** DOCUMENT EXCERPT **
#####

There Was Much More to Michael Nesmith Than The Monkees

Michael Nesmith, who died Friday at his California home of heart failure at age 78, never lost his ambivalence about his best-known musical endeavor: The Monkees. On the one hand, most people know him as a member of that made-for-TV rock ‘n’ roll band during its two-year run on NBC-TV, 1966-1968. On the other hand, he was proudest of the music he made as a struggling folk singer before the TV show, and as a pioneering country-rocker and music-videographer after the show.

Those mixed feelings were obvious the last time I saw him. Michael Nesmith & The First National Band headlined the Country Music Hall of Fame’s CMA Theatre on Sept. 11, 2018. The 19-song set included only a single Monkees song—and that tune, “Papa Gene’s Blues,” dated back to Nesmith’s pre-Monkees folkie career.

And yet Nesmith had just done a summer tour with his old bandmate, billed as “The Monkees Present: The Mike Nesmith & Micky Dolenz Show.” Dominated by Monkees songs, the tour proved so successful that the duo reprised it in 2019 and 2021. Clearly, he was torn between the two sides of his career.

Some in the Hall of Fame audience were unmistakably disappointed at the absence of Monkees songs, but others were just as obviously gratified. This latter group believed that Nesmith deserves to be remembered not as a TV sitcom star, but as an unheralded pioneer of the country-rock movement. The singer dressed the part, wearing a big, white cowboy hat embellished with stars in red and blue sequins.

#####

** WORK ORDER A **
Decide whether each statement agrees with the article on Michael Nesmith, answering yes or no and quoting the words of the article that settle it: (i) Nesmith died of heart failure at age 78. (ii) The Monkees ran on NBC-TV for three years. (iii) The set at the Hall of Fame's CMA Theatre included several Monkees songs.
** WORK ORDER B **
According to the article on Michael Nesmith, in which years did Nesmith and Micky Dolenz reprise their summer tour?
** WORK ORDER C **
Pick up the article on Michael Nesmith right after its final sentence and carry it forward.

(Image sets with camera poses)
#####

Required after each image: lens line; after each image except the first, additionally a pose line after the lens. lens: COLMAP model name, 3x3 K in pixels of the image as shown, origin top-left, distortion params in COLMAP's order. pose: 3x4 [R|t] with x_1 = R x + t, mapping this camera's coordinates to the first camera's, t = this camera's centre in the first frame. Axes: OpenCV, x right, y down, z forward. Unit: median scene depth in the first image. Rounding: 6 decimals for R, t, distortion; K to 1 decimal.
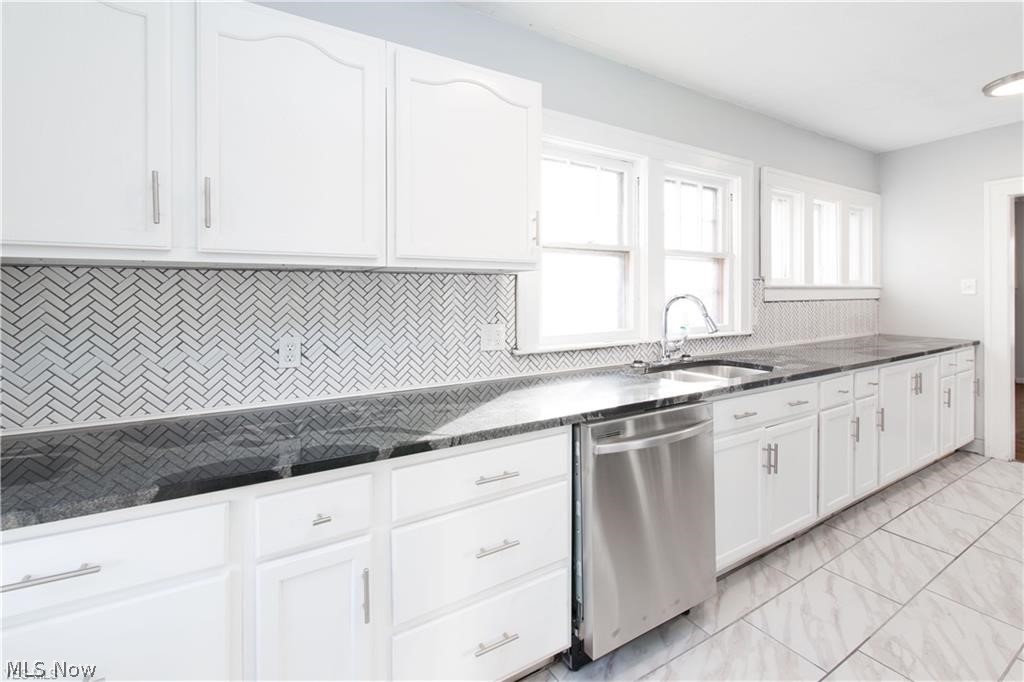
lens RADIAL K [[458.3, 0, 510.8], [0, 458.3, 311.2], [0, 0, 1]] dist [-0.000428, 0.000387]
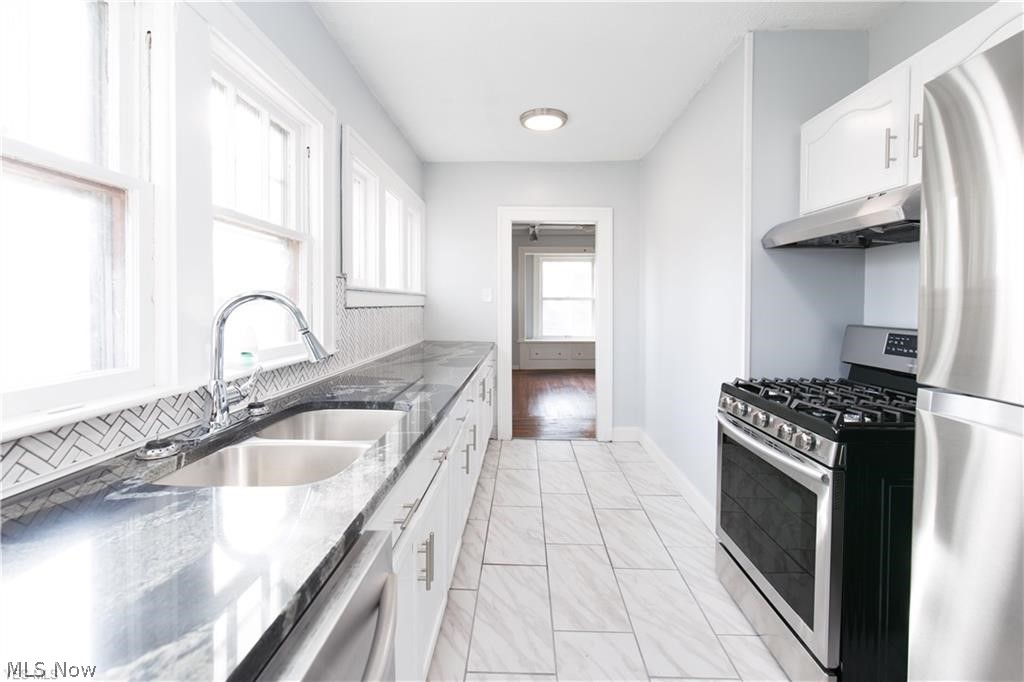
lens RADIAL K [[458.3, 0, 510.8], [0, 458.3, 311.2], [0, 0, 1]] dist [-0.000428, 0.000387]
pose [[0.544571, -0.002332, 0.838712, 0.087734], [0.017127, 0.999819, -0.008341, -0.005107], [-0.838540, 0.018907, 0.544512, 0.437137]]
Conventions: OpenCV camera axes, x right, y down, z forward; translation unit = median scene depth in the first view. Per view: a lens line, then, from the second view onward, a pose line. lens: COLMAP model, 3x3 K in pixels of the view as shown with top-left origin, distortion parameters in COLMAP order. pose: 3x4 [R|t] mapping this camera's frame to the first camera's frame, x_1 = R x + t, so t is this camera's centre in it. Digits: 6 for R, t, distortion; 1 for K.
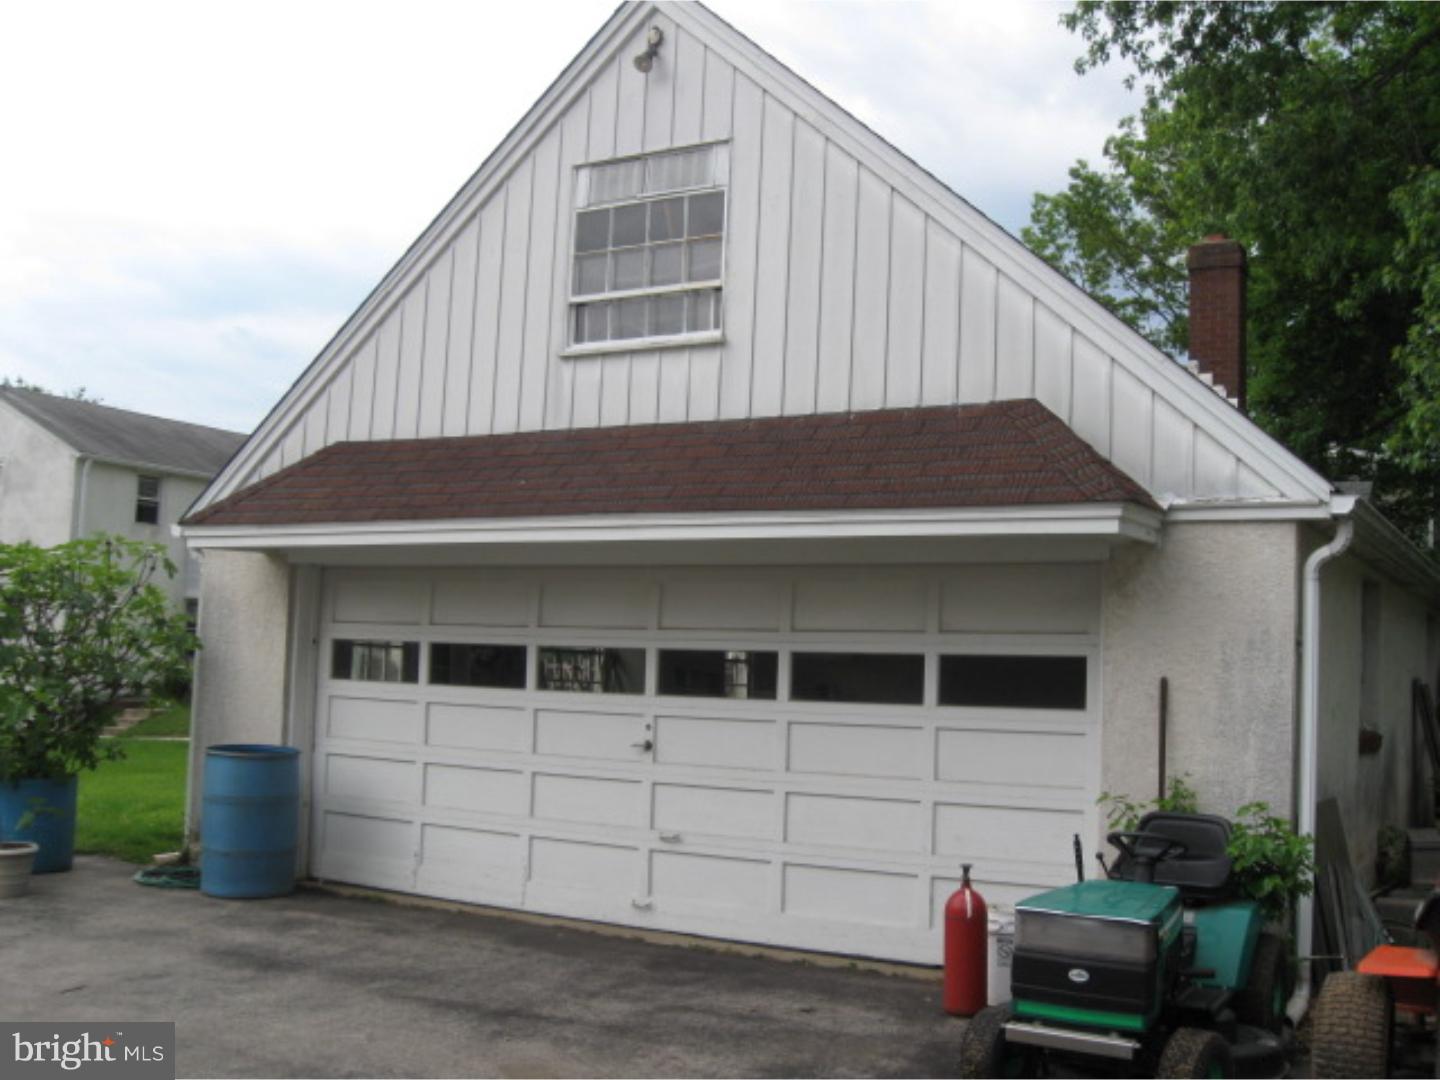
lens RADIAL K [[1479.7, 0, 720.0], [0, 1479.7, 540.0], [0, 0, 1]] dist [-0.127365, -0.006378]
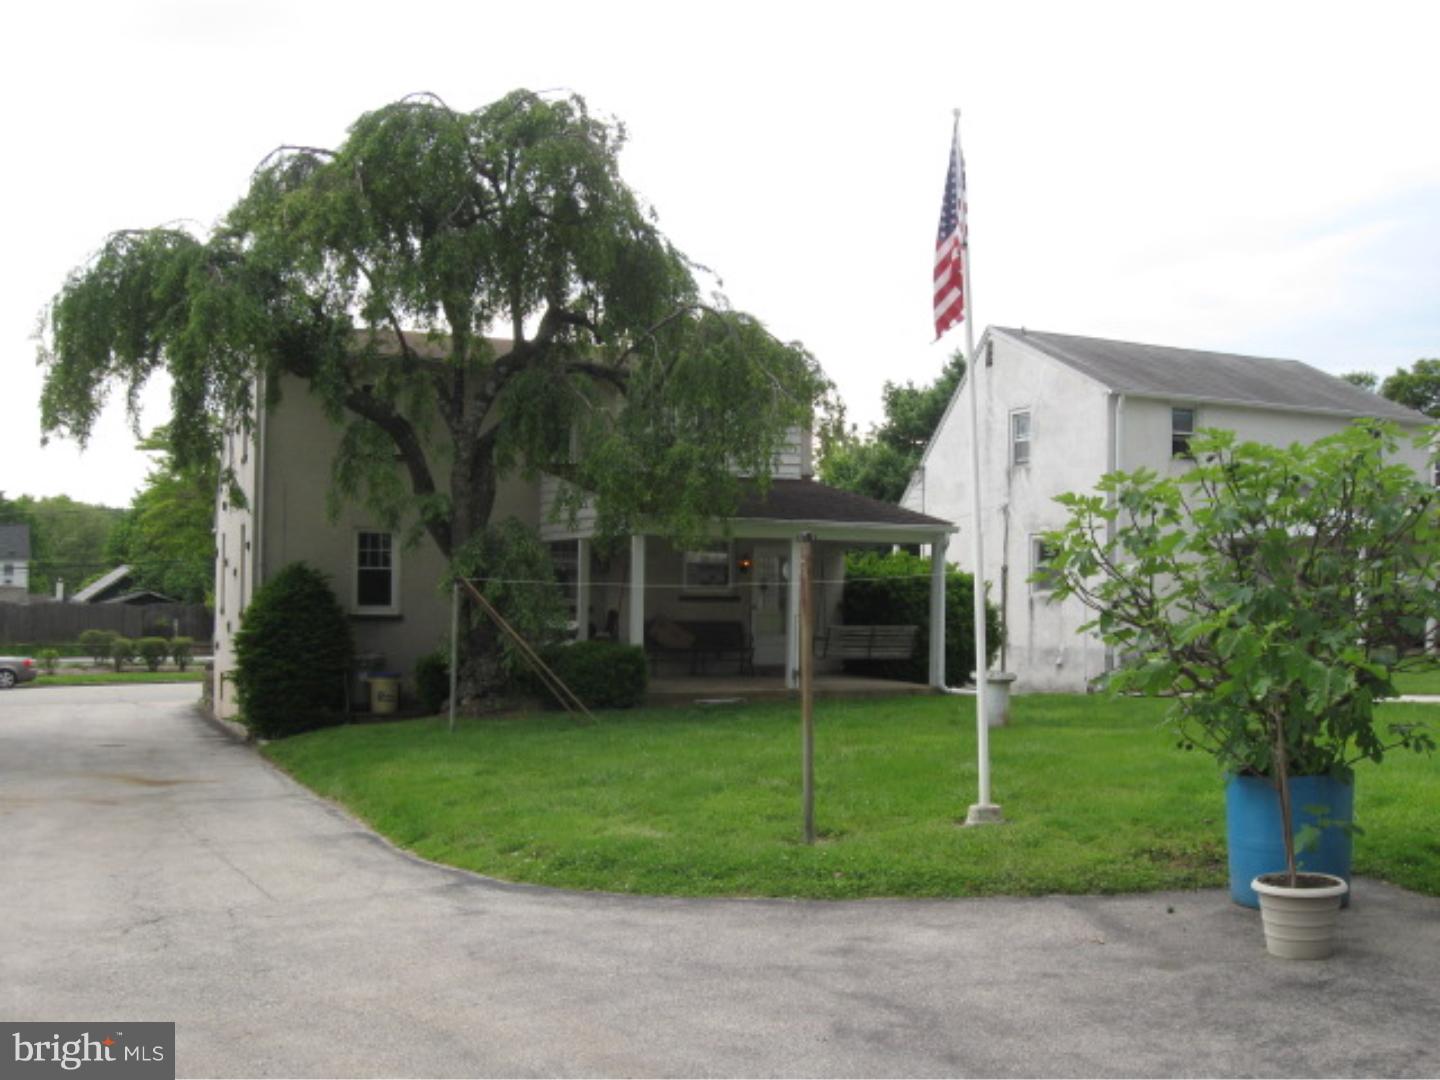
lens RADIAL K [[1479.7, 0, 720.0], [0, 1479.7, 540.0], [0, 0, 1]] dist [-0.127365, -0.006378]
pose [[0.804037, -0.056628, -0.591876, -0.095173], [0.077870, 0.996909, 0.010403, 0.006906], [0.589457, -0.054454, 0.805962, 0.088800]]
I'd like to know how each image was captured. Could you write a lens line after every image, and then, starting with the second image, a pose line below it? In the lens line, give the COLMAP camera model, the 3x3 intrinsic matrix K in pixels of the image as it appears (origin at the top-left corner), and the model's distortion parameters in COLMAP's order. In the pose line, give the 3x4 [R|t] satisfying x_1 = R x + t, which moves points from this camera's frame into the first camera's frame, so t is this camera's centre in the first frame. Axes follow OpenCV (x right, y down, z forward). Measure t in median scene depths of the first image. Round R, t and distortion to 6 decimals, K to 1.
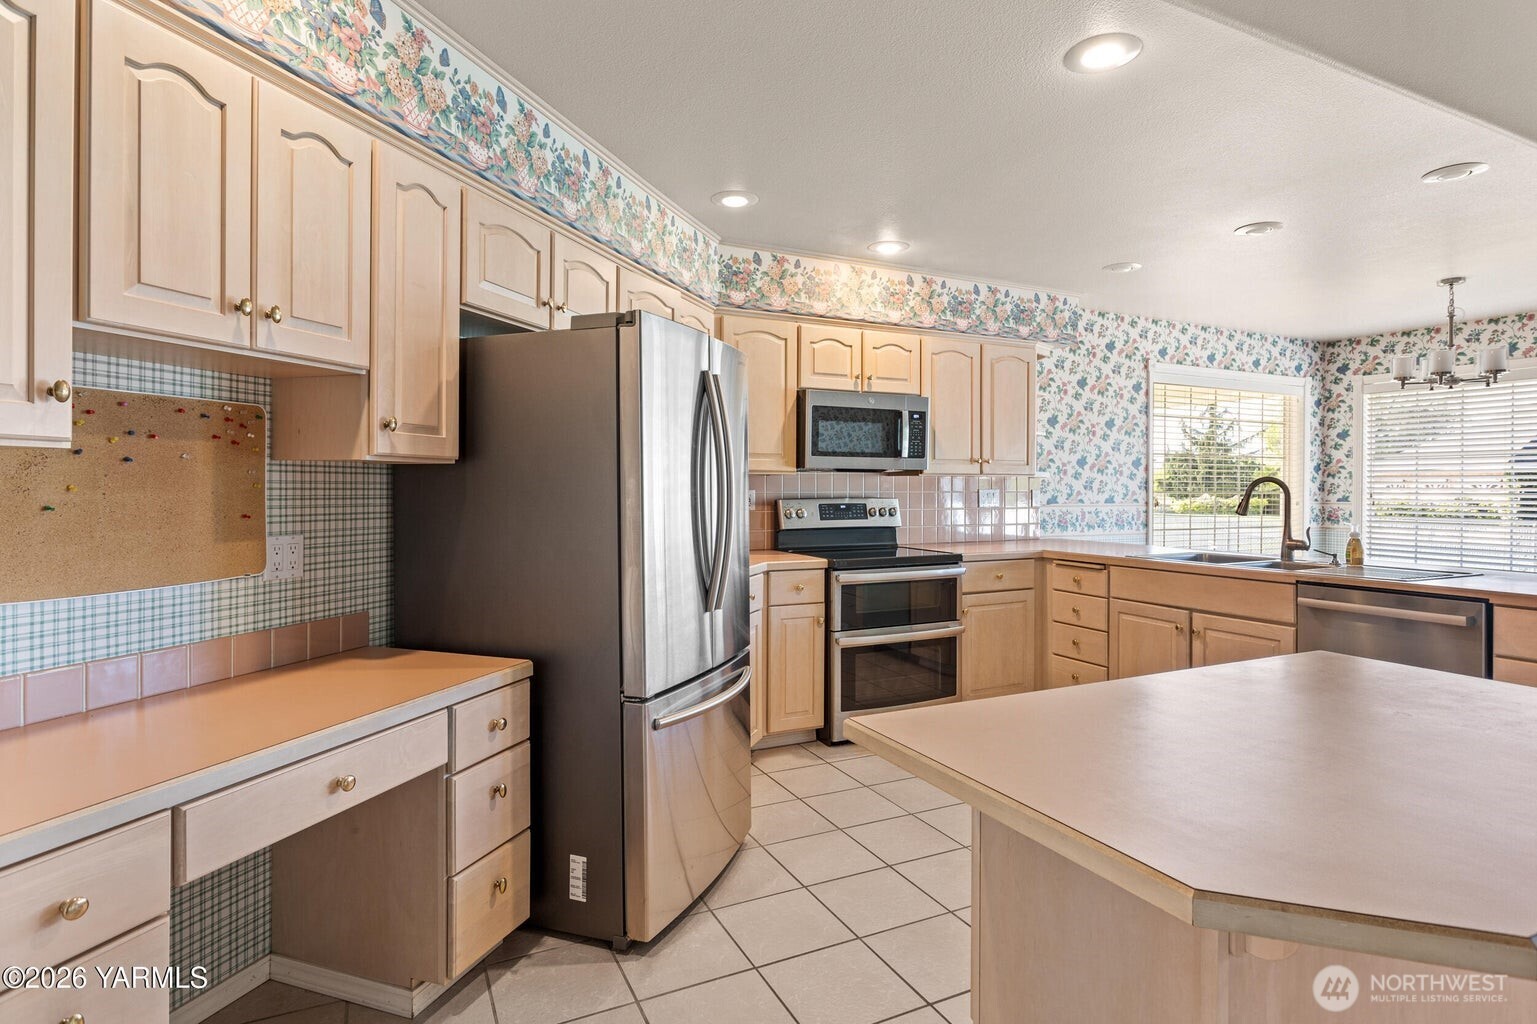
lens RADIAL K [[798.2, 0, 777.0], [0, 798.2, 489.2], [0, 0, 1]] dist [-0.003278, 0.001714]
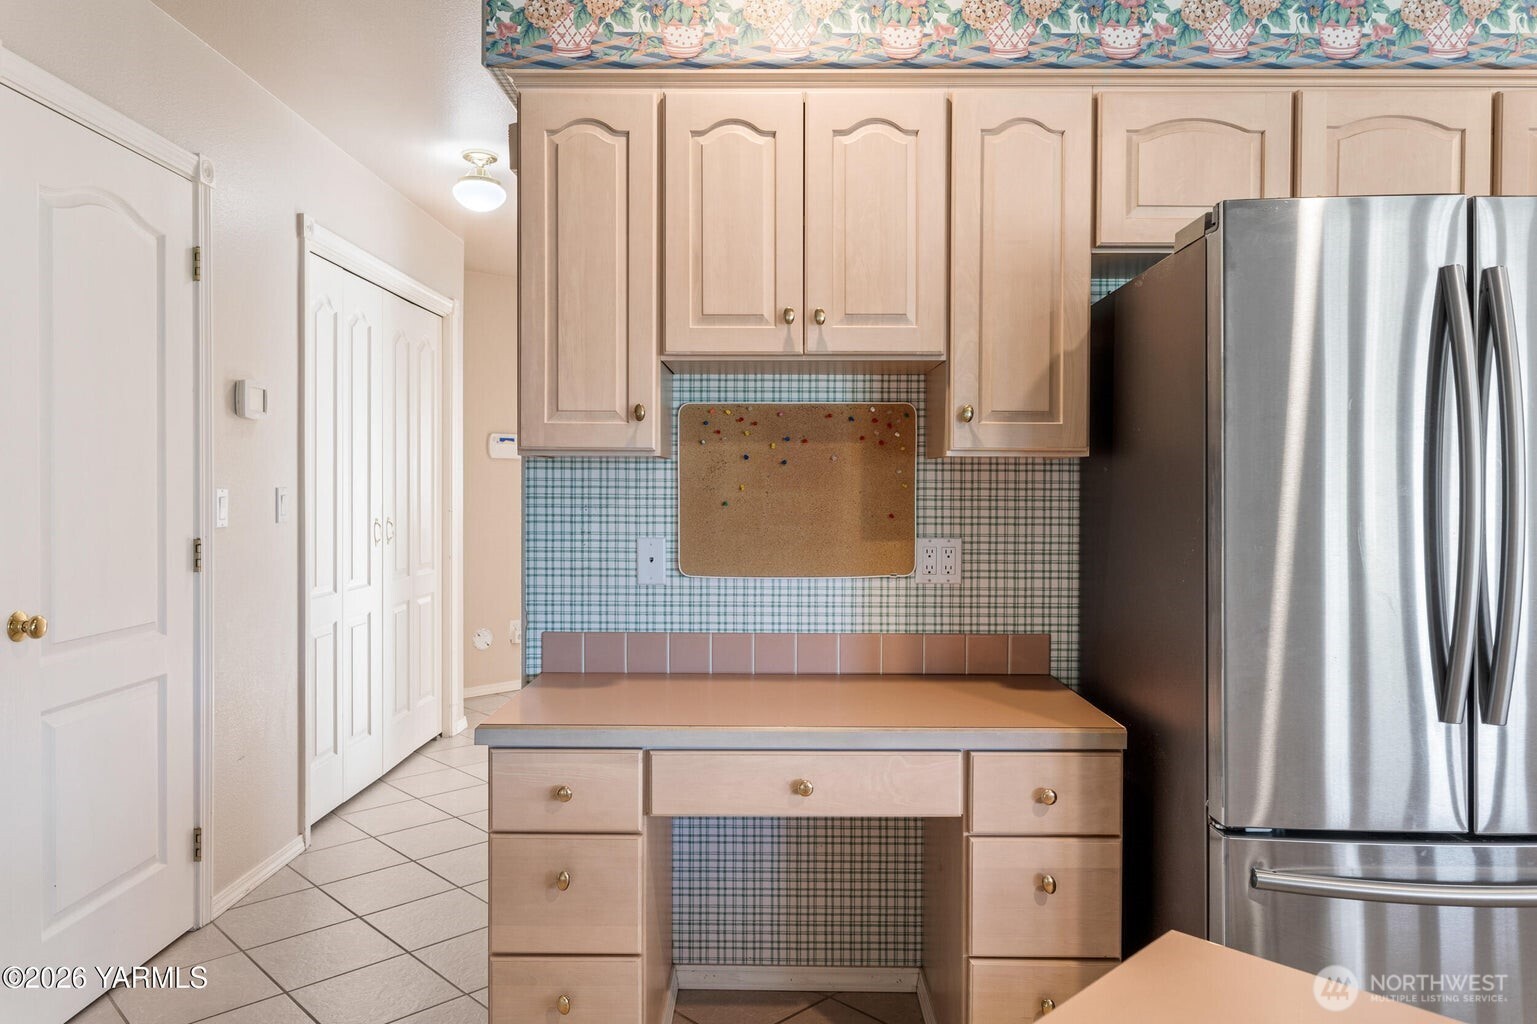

#####

** WRITTEN RESPONSE A **
(i) Yes: "died Friday at his California home of heart failure at age 78"
(ii) No: "during its two-year run on NBC-TV, 1966-1968"
(iii) No: "The 19-song set included only a single Monkees song"

** WRITTEN RESPONSE B **
They reprised it in 2019 and 2021.

** WRITTEN RESPONSE C **
After all, his first country-flavored solo album, Magnetic South, credited to Michael Nesmith & The First National Band, was released in June 1970, before the debut albums of The Eagles, Pure Prairie League and The New Riders of the Purple Sage. This argument neglects to mention that the Byrds’ Sweetheart of the Rodeo, The Flying Burrito Brothers’ The Gilded Palace of Sin, Bob Dylan’s John Wesley Harding and the first two Poco albums all predate Magnetic South.

Which is not to deny that Nesmith was a legitimate member of that first wave of Sweetheart-inspired country-rock. Magnetic South featured “Joanne,” the only top-40 solo single of his career, and when he sang it at the Hall of Fame, it still had that captivating, rising chorus melody, the swooping vocal shadowed by the steel guitar. At the 2019 show, the steel was provided by virtuoso Pete Finney, and the harmony vocals by two of Nesmith’s sons, John and Christian. Their father seemed bashful, surprised and pleased all at once when the song got the biggest cheers of the night.

In the show’s second half, Nesmith sent his eight backing musicians offstage and recreated the three-song set he performed on many Monday nights as the barely known M.C. of the open-mic folk-singer night at Los Angeles’ legendary Troubadour nightclub. Standing alone on stage with a 12-string guitar, as he had back in 1965, he played “Propinquity,” “Different Drum” and “Papa Gene’s Blues” for the Hall of Fame crowd. That middle song is arguably his best composition, for its theme of a young person not ready to settle down is reinforced by its bouncy and ready-to-ramble melody, especially on the bridge that goes, “I’m not saying you ain’t pretty / All I’m saying’s I’m not ready.”

A little-known singer at the Troubadour named Linda Ronstadt heard it and recorded it with her trio, Stone Poneys. The result was a #13 pop single in 1967, the first hit of her career. The Stone Poneys used another Nesmith composition, “Some of Shelly’s Blues,” as the A-side of a 1968 single, but with less success.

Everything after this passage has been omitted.